▶ [What the task asks]: Swap every instance of "Smolna8" in the rows for "Smolna 8" and reproduce the rows with nothing else altered.

[Items listed in a dataset]
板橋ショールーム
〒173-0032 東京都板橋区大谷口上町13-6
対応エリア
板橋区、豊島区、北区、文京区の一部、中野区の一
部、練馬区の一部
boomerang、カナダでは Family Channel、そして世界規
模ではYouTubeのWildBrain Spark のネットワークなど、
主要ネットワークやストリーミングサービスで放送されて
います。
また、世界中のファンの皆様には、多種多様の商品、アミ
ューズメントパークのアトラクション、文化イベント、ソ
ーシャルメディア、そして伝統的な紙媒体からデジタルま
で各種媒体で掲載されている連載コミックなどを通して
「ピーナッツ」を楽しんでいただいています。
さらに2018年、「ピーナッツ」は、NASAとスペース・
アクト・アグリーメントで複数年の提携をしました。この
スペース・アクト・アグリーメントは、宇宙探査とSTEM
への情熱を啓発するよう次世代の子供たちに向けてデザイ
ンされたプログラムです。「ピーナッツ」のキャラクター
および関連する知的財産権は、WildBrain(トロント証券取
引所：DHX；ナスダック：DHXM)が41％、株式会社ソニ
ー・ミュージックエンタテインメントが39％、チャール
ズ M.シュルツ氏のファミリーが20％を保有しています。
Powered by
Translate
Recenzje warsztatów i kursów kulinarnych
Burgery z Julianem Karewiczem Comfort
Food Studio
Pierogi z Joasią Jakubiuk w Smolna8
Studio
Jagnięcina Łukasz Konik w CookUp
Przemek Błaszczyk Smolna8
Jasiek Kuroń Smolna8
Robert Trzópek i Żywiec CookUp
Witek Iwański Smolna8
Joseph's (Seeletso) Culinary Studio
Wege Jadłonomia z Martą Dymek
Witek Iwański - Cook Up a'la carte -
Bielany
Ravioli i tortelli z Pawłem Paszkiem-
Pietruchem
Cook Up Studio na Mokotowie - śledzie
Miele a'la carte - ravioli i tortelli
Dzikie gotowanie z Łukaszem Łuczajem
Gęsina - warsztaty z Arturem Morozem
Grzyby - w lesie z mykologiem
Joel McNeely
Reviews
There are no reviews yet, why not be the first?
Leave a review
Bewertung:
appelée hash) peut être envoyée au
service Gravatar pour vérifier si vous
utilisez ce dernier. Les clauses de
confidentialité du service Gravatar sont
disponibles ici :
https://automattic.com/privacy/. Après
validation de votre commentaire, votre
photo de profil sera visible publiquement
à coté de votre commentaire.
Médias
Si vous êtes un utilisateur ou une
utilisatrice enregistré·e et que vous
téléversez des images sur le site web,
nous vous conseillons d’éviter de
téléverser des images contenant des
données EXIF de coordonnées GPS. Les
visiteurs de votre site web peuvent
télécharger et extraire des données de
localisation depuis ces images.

▶ [Your response]:
板橋ショールーム
〒173-0032 東京都板橋区大谷口上町13-6
対応エリア
板橋区、豊島区、北区、文京区の一部、中野区の一
部、練馬区の一部
boomerang、カナダでは Family Channel、そして世界規
模ではYouTubeのWildBrain Spark のネットワークなど、
主要ネットワークやストリーミングサービスで放送されて
います。
また、世界中のファンの皆様には、多種多様の商品、アミ
ューズメントパークのアトラクション、文化イベント、ソ
ーシャルメディア、そして伝統的な紙媒体からデジタルま
で各種媒体で掲載されている連載コミックなどを通して
「ピーナッツ」を楽しんでいただいています。
さらに2018年、「ピーナッツ」は、NASAとスペース・
アクト・アグリーメントで複数年の提携をしました。この
スペース・アクト・アグリーメントは、宇宙探査とSTEM
への情熱を啓発するよう次世代の子供たちに向けてデザイ
ンされたプログラムです。「ピーナッツ」のキャラクター
および関連する知的財産権は、WildBrain(トロント証券取
引所：DHX；ナスダック：DHXM)が41％、株式会社ソニ
ー・ミュージックエンタテインメントが39％、チャール
ズ M.シュルツ氏のファミリーが20％を保有しています。
Powered by
Translate
Recenzje warsztatów i kursów kulinarnych
Burgery z Julianem Karewiczem Comfort
Food Studio
Pierogi z Joasią Jakubiuk w Smolna 8
Studio
Jagnięcina Łukasz Konik w CookUp
Przemek Błaszczyk Smolna 8
Jasiek Kuroń Smolna 8
Robert Trzópek i Żywiec CookUp
Witek Iwański Smolna 8
Joseph's (Seeletso) Culinary Studio
Wege Jadłonomia z Martą Dymek
Witek Iwański - Cook Up a'la carte -
Bielany
Ravioli i tortelli z Pawłem Paszkiem-
Pietruchem
Cook Up Studio na Mokotowie - śledzie
Miele a'la carte - ravioli i tortelli
Dzikie gotowanie z Łukaszem Łuczajem
Gęsina - warsztaty z Arturem Morozem
Grzyby - w lesie z mykologiem
Joel McNeely
Reviews
There are no reviews yet, why not be the first?
Leave a review
Bewertung:
appelée hash) peut être envoyée au
service Gravatar pour vérifier si vous
utilisez ce dernier. Les clauses de
confidentialité du service Gravatar sont
disponibles ici :
https://automattic.com/privacy/. Après
validation de votre commentaire, votre
photo de profil sera visible publiquement
à coté de votre commentaire.
Médias
Si vous êtes un utilisateur ou une
utilisatrice enregistré·e et que vous
téléversez des images sur le site web,
nous vous conseillons d’éviter de
téléverser des images contenant des
données EXIF de coordonnées GPS. Les
visiteurs de votre site web peuvent
télécharger et extraire des données de
localisation depuis ces images.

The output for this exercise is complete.